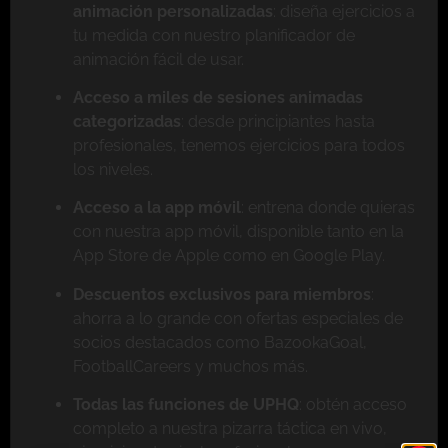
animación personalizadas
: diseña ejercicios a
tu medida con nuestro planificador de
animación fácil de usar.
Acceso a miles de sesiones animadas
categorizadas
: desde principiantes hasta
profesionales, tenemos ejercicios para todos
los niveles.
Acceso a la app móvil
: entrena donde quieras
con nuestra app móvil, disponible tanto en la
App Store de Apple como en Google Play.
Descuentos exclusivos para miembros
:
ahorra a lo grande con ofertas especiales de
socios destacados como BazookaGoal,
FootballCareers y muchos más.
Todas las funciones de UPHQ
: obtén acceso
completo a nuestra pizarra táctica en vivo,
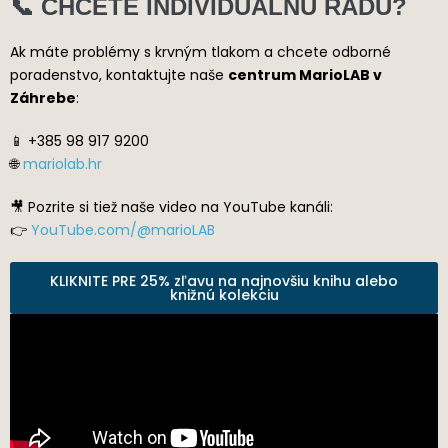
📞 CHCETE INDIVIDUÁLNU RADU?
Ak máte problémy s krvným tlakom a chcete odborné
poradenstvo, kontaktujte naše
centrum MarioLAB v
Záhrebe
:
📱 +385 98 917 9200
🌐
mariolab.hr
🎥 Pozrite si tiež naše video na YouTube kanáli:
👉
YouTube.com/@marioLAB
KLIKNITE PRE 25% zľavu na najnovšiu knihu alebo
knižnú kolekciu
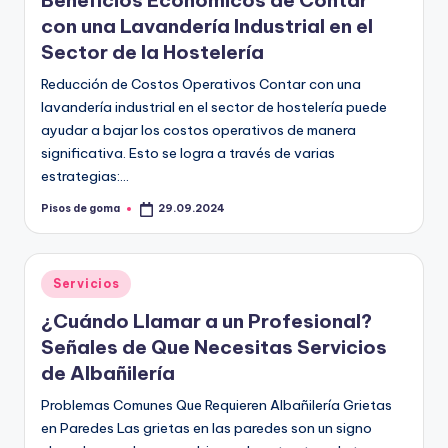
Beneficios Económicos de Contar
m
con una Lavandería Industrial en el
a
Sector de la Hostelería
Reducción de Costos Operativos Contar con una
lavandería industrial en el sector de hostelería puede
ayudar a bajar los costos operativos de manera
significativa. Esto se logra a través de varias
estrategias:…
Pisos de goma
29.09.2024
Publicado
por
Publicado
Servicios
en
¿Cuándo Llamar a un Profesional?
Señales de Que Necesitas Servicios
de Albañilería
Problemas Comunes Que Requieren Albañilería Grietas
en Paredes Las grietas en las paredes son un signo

==============================

Convert the lines above into a Markdown table with the columns Row and Line, numbering each line and skipping any blank ones. Leave the pictures out.

| Row | Line |
|---|---|
| 1 | animación personalizadas |
| 2 | : diseña ejercicios a |
| 3 | tu medida con nuestro planificador de |
| 4 | animación fácil de usar. |
| 5 | Acceso a miles de sesiones animadas |
| 6 | categorizadas |
| 7 | : desde principiantes hasta |
| 8 | profesionales, tenemos ejercicios para todos |
| 9 | los niveles. |
| 10 | Acceso a la app móvil |
| 11 | : entrena donde quieras |
| 12 | con nuestra app móvil, disponible tanto en la |
| 13 | App Store de Apple como en Google Play. |
| 14 | Descuentos exclusivos para miembros |
| 15 | : |
| 16 | ahorra a lo grande con ofertas especiales de |
| 17 | socios destacados como BazookaGoal, |
| 18 | FootballCareers y muchos más. |
| 19 | Todas las funciones de UPHQ |
| 20 | : obtén acceso |
| 21 | completo a nuestra pizarra táctica en vivo, |
| 22 | 📞 CHCETE INDIVIDUÁLNU RADU? |
| 23 | Ak máte problémy s krvným tlakom a chcete odborné |
| 24 | poradenstvo, kontaktujte naše |
| 25 | centrum MarioLAB v |
| 26 | Záhrebe |
| 27 | : |
| 28 | 📱 +385 98 917 9200 |
| 29 | 🌐 |
| 30 | mariolab.hr |
| 31 | 🎥 Pozrite si tiež naše video na YouTube kanáli: |
| 32 | 👉 |
| 33 | YouTube.com/@marioLAB |
| 34 | KLIKNITE PRE 25% zľavu na najnovšiu knihu alebo |
| 35 | knižnú kolekciu |
| 36 | Beneficios Económicos de Contar |
| 37 | m |
| 38 | con una Lavandería Industrial en el |
| 39 | a |
| 40 | Sector de la Hostelería |
| 41 | Reducción de Costos Operativos Contar con una |
| 42 | lavandería industrial en el sector de hostelería puede |
| 43 | ayudar a bajar los costos operativos de manera |
| 44 | significativa. Esto se logra a través de varias |
| 45 | estrategias:… |
| 46 | Pisos de goma |
| 47 | 29.09.2024 |
| 48 | Publicado |
| 49 | por |
| 50 | Publicado |
| 51 | Servicios |
| 52 | en |
| 53 | ¿Cuándo Llamar a un Profesional? |
| 54 | Señales de Que Necesitas Servicios |
| 55 | de Albañilería |
| 56 | Problemas Comunes Que Requieren Albañilería Grietas |
| 57 | en Paredes Las grietas en las paredes son un signo |